Part of that spiritual work is recognizing our shared humanity and not
Dehumanizing a person because they own guns; and not considering non
gun owners as unpatriotic. We need to clear the slate and come together as citizens
Seeking a more peaceful and civil society. This is the work of the organization
Global Coalition For Peace and Civility, I am slowly but surely founding together
With like minded colleagues. Feel free to keep the conversation alive.

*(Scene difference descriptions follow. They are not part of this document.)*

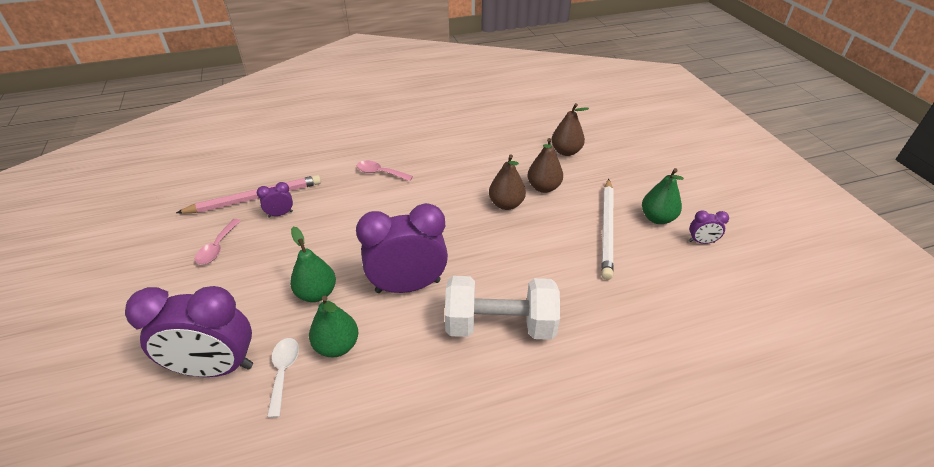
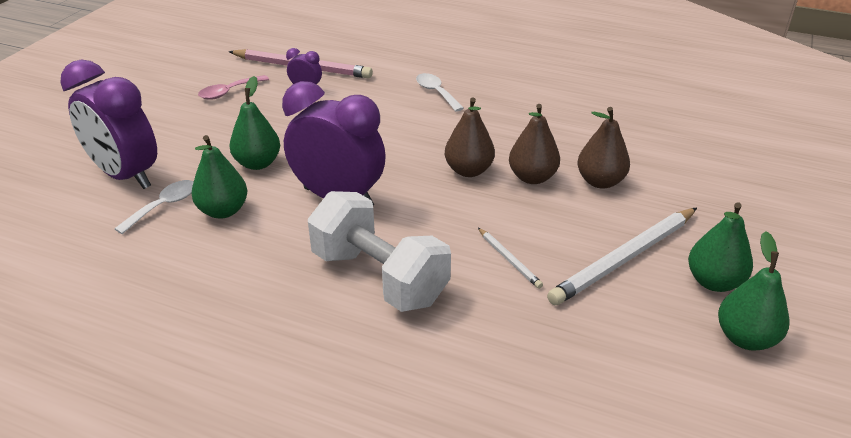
camera: 40 degrees right, 5 degrees down
pink spoon [357,161,413,181] -> white spoon [416,73,464,112]
brown pear [551,103,589,156] -> brown pear moved to [445,97,495,177]
purple clock [689,210,729,244] -> green pear [718,231,789,351]
none -> white pencil [478,228,543,289]

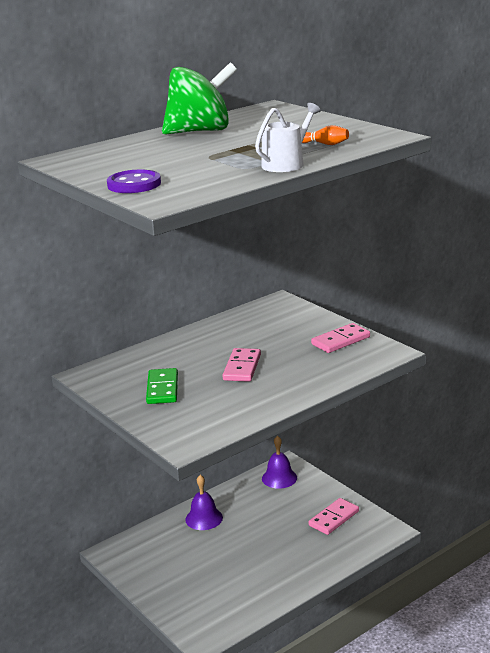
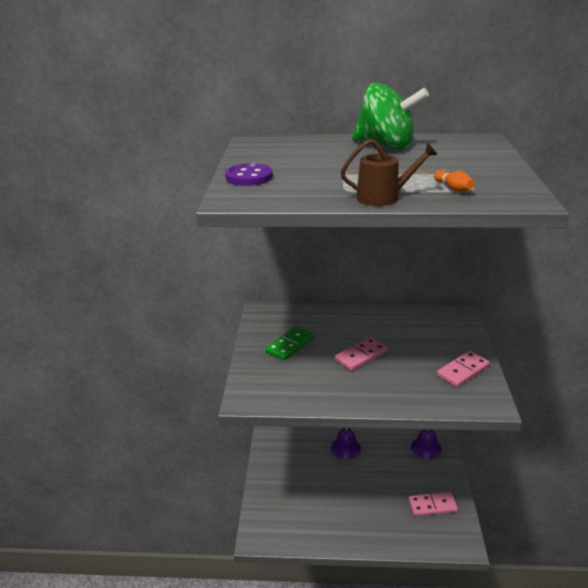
camera: 40 degrees right, 5 degrees up
white watering can [255,103,321,172] -> brown watering can [341,139,437,206]
pink domino [311,323,370,353] -> pink domino turned 45 degrees counterclockwise [437,351,490,387]

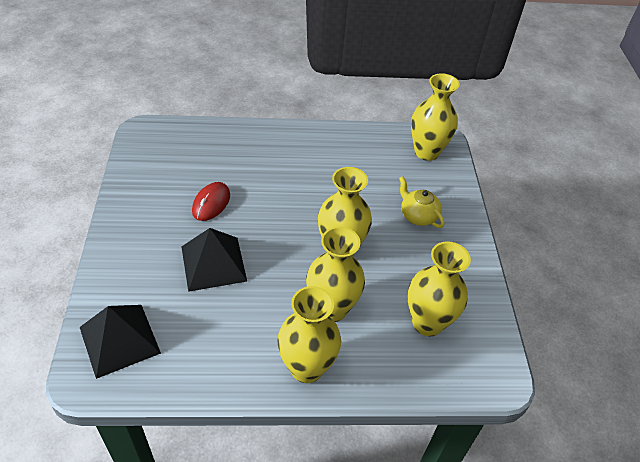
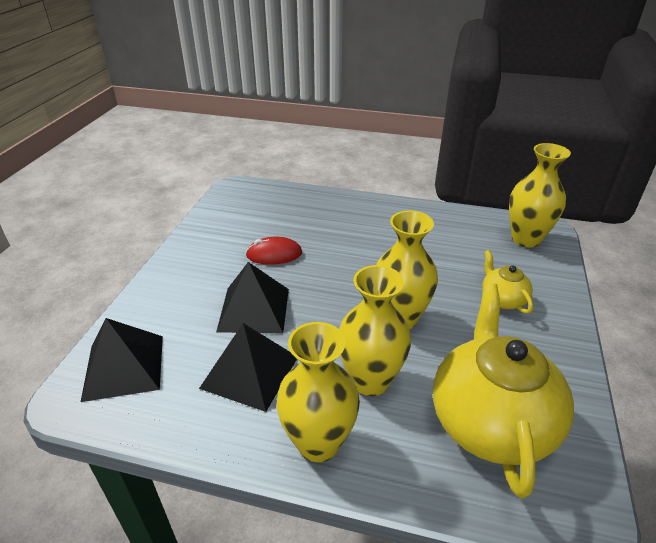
camera: 20 degrees right, 10 degrees down
red mouse [192,182,230,221] -> red mouse turned 45 degrees clockwise [246,236,302,265]
yellow vase [408,241,471,336] -> yellow teapot [433,283,574,498]
none -> black pyramid [199,323,297,412]

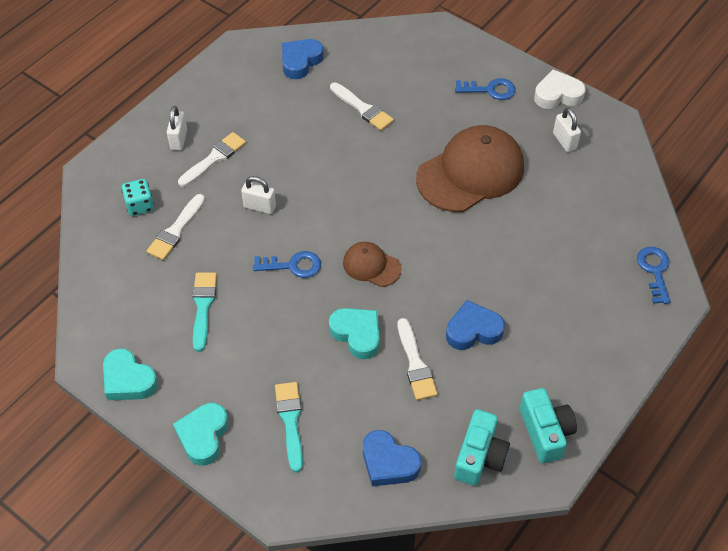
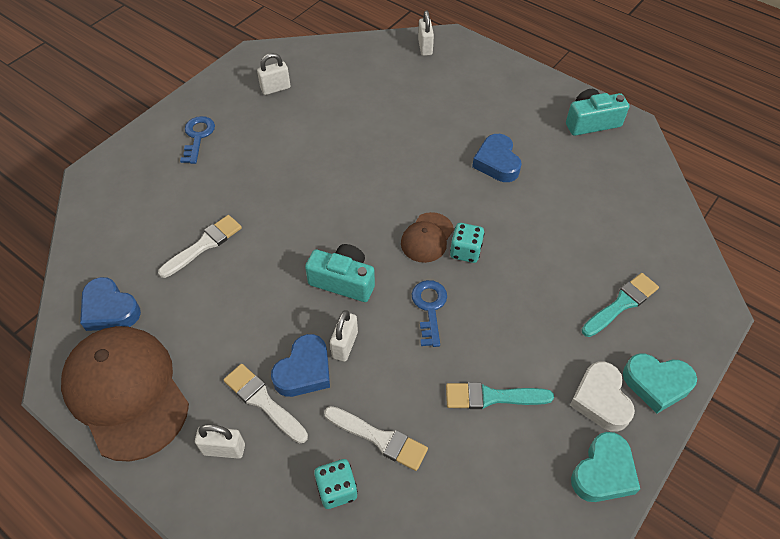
camera: 90 degrees left, 0 degrees up
turquoise brush [275,382,303,473] -> turquoise brush turned 150 degrees clockwise [582,273,659,337]
turquoise heart [329,308,380,359] -> none
blue heart [363,430,421,486] -> blue heart moved to [271,334,330,397]
white brush [398,318,438,400] -> none
brown cap [416,125,524,212] -> brown cap moved to [61,326,189,462]
turquoise camera [454,409,510,486] -> turquoise camera moved to [305,244,375,302]
white heart [534,69,586,109] -> white heart moved to [570,362,635,432]
blue key [637,247,671,304] -> white padlock [418,10,434,56]
none -> turquoise dice [450,223,485,263]

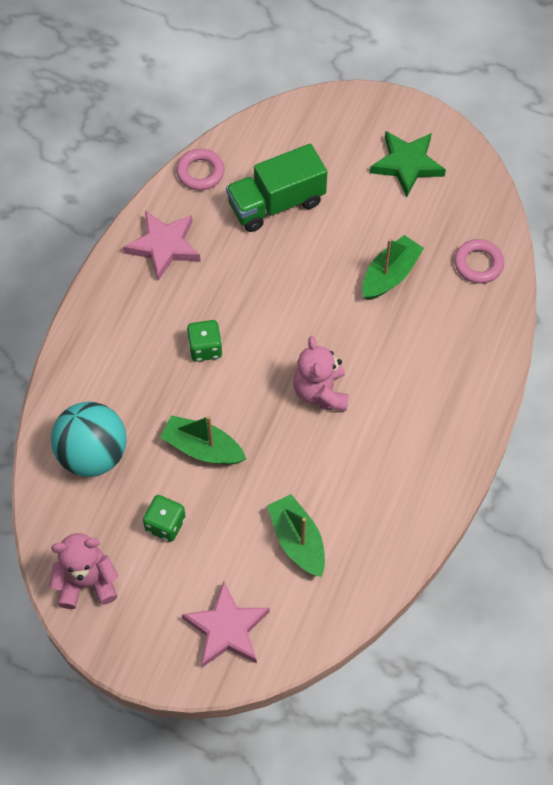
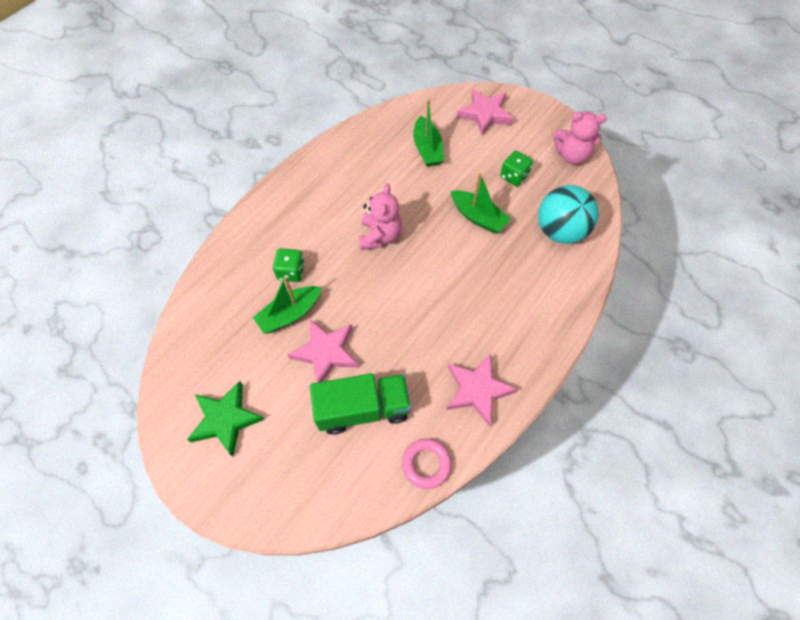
camera: 165 degrees left, 0 degrees up
green dice [187,320,222,362] -> green dice moved to [273,248,305,282]
pink ring [454,239,504,283] -> none
none -> pink star [288,320,358,383]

Ethics and guns, strange bedfellows

I whole-heartedly endorse your sensible discussion here... and that's what is needed: a discussion and less rights' thumping. As someone who owns guns (they are a necessary tool where I lived in Wassaic on a farm with rabid racoons and here in NM with 1.5 million acres of wilderness abutting our property) and someone who has helped publish wonderful illustrated books on the history of firearms and manufacturers, I am nonetheless struck by the faith-based firearm belief. "Faith" in this context is not about God or a chosen religion, but the extension of one's sense of identity linked to guns. Some time ago I found a way to have this conversation with dyed-in-the-wool gun owners: "Do you have a favorite gun?" I would ask. If they respond, "Depends what for." then you know the person is rational. If they respond with passionate identification with a particular gun, the warning bells ring. Then ask, "What do you use it for?" If they have no definite answer, that's worrying as it indicates an emotional not logical attachment. If they respond, "For personal safety." It indicates an emotional need (protection, and so on). That is not to say they are wrong, but in having a useful discussion, it is sometimes useful to know who you are talking to and what their stance is. As for the NRA, it is simple. 95% of their funding comes from the gun manufacturers, NOT owners. They hide under the guise of representing owners but are, in fact, the shill for the manufacturers.